Before bathrooms were installed in the early hotels, guests were furnished large pitchers of water and a china basin for bathing, as well as a chamber pot, with wooden facilities outside. After 1900 guests often waited in the hall for their turn in the one bathroom serving the 12 rooms at the hotel on "German Hill." Some of the rooms are still rented, while the old lobby area is now an antique shop.
Alyea Hotel
The Hotel Alyea was known to stand for a few years at the southeast corner of Jefferson Street and Mill Street, a livery stable for guests nearby. -- From an advertisement in a 1911 Lowell Tribune: "Hotel Alyea, H.D. [Harrison] Alyea [1861-1944], prop. $1.50 per day, meals 35 cents - Good livery in connection."
In the Nov. 13, 1913, Lowell Tribune: -- "H.D. Alyea, Prop. Livery, Food and Sales Stable - Fine Rigs, good Horses, First Class Service - special attention to Funeral and Wedding Parties and Traveling Men."
In the 1920's the Old Timer saw many short posts, presumed to be the supports for the hotel, which may have been consumed by fire after a short life on that corner. In the 1930's there was a small gas station standing at an angle there, now the site of an auto parts building.

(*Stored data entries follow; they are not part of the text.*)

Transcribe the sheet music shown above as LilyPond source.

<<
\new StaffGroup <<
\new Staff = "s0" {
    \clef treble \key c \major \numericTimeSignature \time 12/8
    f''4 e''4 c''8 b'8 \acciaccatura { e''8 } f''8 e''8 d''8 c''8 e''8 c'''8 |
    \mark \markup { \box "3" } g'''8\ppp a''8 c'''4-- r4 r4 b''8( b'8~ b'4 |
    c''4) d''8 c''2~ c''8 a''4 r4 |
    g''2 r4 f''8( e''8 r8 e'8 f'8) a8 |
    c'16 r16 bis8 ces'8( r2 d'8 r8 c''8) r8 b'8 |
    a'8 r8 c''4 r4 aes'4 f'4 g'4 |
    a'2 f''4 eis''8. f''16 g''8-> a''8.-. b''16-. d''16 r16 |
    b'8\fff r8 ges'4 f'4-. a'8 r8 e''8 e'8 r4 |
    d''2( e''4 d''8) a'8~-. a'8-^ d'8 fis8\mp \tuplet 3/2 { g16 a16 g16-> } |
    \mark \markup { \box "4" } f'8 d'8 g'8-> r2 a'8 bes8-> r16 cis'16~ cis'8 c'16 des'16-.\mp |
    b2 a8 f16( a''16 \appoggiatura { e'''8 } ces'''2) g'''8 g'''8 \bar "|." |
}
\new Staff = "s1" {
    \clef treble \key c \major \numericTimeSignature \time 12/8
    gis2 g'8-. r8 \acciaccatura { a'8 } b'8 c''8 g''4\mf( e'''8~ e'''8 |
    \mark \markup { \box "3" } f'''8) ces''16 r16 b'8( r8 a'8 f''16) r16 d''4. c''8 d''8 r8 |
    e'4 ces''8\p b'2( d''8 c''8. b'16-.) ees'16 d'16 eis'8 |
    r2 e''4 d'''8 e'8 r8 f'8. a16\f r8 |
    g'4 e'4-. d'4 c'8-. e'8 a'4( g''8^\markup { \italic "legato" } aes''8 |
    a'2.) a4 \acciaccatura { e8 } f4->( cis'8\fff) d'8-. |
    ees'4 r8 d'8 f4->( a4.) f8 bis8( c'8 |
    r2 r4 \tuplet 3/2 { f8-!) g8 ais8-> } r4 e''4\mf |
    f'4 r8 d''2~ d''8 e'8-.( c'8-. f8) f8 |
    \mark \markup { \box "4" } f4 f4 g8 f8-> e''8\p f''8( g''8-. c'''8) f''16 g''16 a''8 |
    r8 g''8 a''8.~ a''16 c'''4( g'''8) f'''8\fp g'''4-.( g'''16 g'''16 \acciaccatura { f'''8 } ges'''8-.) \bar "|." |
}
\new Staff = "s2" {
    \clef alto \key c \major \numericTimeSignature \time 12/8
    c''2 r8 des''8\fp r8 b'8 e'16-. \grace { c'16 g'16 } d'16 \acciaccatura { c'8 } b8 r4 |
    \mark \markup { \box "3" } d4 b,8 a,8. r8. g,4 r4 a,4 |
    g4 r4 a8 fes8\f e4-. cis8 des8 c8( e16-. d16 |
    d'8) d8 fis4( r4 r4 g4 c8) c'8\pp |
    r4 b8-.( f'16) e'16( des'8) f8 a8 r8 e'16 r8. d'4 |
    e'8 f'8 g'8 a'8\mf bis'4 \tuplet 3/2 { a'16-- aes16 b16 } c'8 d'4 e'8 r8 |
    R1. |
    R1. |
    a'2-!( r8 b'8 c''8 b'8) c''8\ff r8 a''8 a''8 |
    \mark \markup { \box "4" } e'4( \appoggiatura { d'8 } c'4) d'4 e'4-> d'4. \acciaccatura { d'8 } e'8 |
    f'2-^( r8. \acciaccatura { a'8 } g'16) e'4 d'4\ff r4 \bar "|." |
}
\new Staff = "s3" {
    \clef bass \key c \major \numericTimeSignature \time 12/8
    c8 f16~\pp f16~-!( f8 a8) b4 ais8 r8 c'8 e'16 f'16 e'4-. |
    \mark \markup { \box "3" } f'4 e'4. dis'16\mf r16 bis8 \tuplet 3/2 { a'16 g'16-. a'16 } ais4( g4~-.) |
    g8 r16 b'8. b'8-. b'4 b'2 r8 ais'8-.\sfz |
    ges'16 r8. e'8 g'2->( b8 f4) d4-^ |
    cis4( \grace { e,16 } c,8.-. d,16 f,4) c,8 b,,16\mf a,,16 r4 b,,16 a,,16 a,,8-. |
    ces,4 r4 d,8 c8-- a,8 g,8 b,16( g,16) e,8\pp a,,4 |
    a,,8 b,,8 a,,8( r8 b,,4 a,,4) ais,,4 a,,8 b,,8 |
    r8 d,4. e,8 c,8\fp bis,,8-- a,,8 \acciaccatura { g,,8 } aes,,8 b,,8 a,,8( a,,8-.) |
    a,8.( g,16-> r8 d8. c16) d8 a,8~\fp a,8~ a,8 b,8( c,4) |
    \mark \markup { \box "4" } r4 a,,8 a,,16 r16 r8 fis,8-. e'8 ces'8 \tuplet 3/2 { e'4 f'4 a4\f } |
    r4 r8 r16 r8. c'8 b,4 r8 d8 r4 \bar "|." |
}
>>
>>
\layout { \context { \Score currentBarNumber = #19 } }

Back in 1880 a fine frame building was built on the present site of Legion Park near Cedar Creek. An early business there was the Ceiga Hotel and Tavern, advertising for about a dozen rooms available on the second floor. In 1909 the business was listed as "Pete's Place," a saloon and hotel operated by Peter Seramur. From a local ad in 1913: -- "The Seramur Restaurant, Mrs. Peter Seramur, owner. - Meals, short orders and Bakery Goods."
By 1916 the owner was Will J. Tanner, who advertised a billiard parlor, cigars, tobacco, candies and soft drinks. Ed Wheeler's barbershop was also housed in the building, later owned for many years by John Hepp, followed by the Kepshire Tavern.
In 1963 the old hotel building was sold to a Crown Point firm and was torn down.
On the south side of Commercial Avenue near the Mill Street stoplight once stood another building with a hotel on the upper floors. Early in the 1900's Louis Berg, Sr., was the owner of the Crown Tavern there, and through the years it was the site of "The Fair," a variety store operated by George Kimmet.
L.W. "Billy" Brown had his "Bazaar" there, and a pool hall and bowling alley followed. Frick's Recreation was located there for many years. The building was demolished years ago. The late Beatrice Horner Castrogiovanni, Cedar Lake town historian, wrote in 1987: "The brightest days of the grand old resort hotels at Cedar Lake were from 1890 to 1930, when at least forty hotels, in the course of time, circled our shores." During those years, hundreds of visitors would come on excursion trains for their weekend vacations. A few of those old buildings still survived, now used as dwelling or business.
The Lassen Hotel, once one of the famous vacation spots, is now the very interesting Lake of the Red Cedars Museum, operated under fine leadership of the Cedar Lake Historical Association.